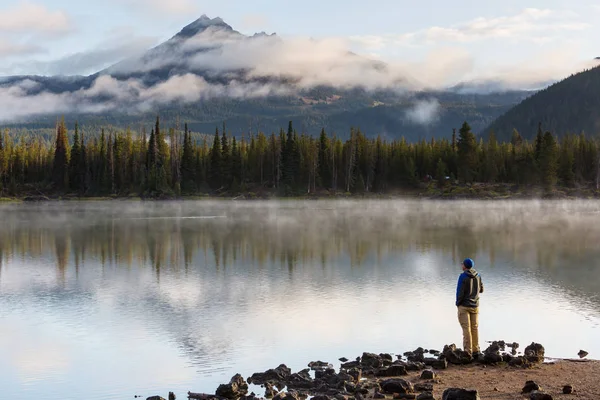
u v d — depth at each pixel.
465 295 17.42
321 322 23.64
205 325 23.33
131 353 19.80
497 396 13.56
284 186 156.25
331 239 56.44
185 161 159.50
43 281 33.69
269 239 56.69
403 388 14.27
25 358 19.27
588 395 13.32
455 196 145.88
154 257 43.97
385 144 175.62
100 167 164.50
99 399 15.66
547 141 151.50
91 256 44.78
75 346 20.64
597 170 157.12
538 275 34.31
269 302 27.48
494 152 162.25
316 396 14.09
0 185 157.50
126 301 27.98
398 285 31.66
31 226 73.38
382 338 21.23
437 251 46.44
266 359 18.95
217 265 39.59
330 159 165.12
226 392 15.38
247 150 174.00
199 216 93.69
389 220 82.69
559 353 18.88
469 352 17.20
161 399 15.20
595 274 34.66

--

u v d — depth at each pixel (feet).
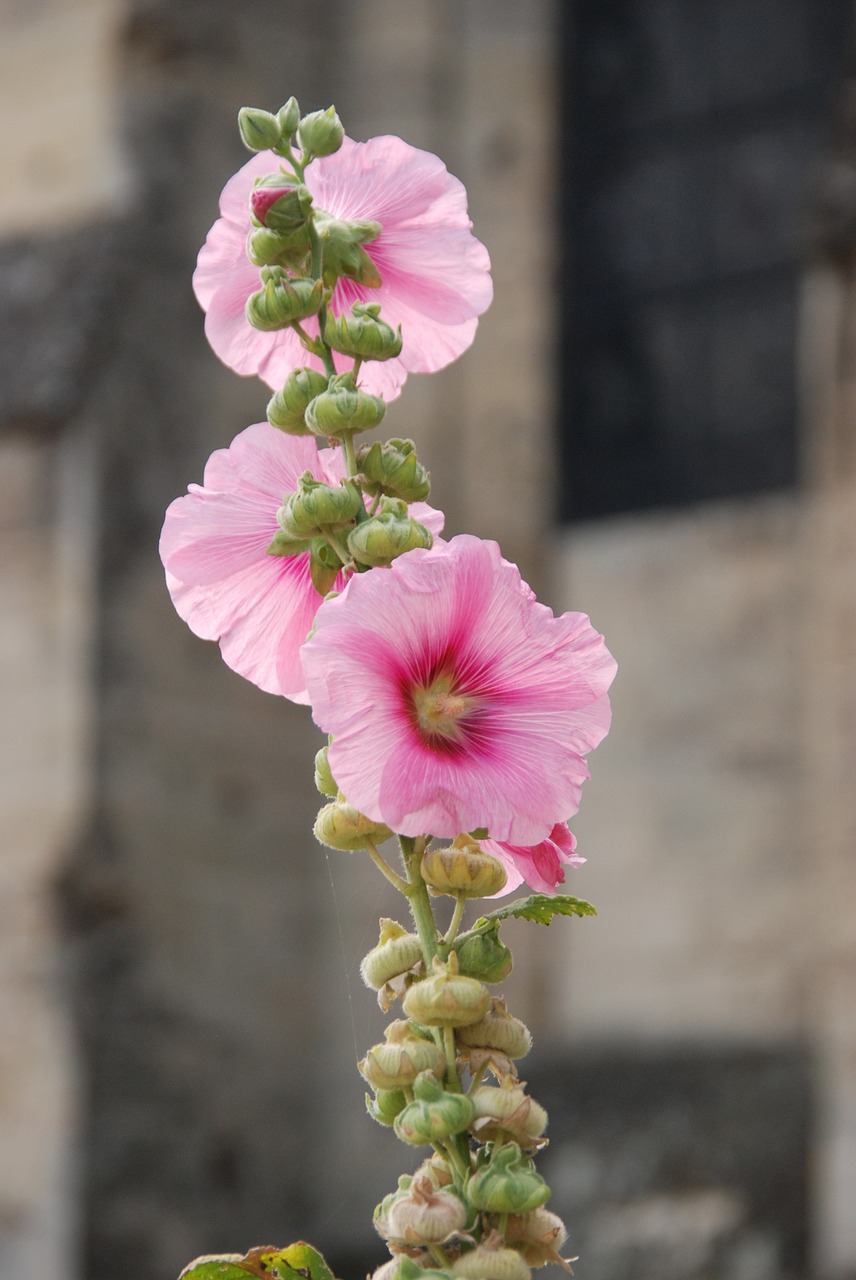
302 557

Exercise requirements:
I'd like the lines above from the one with "u v d — depth at each pixel." up to and including the one with "595 274 34.66" copied exactly, with no other lines.

Written response:
u v d — depth at each pixel.
465 295 17.42
321 322 23.64
205 325 23.33
131 353 19.80
497 396 13.56
284 186 156.25
331 239 56.44
185 161 159.50
43 281 33.69
269 239 56.69
403 388 14.27
25 358 19.27
588 395 13.32
455 196 145.88
154 257 43.97
385 144 175.62
100 167 164.50
99 399 15.66
547 141 151.50
91 256 44.78
75 346 20.64
597 170 157.12
538 275 34.31
269 302 27.48
494 152 162.25
316 396 14.09
0 185 157.50
126 301 27.98
398 285 31.66
31 226 73.38
382 338 21.23
437 251 46.44
266 359 18.95
217 265 39.59
330 159 165.12
226 392 15.38
247 150 174.00
199 216 93.69
389 220 82.69
559 353 18.88
469 352 17.20
161 399 15.20
595 274 34.66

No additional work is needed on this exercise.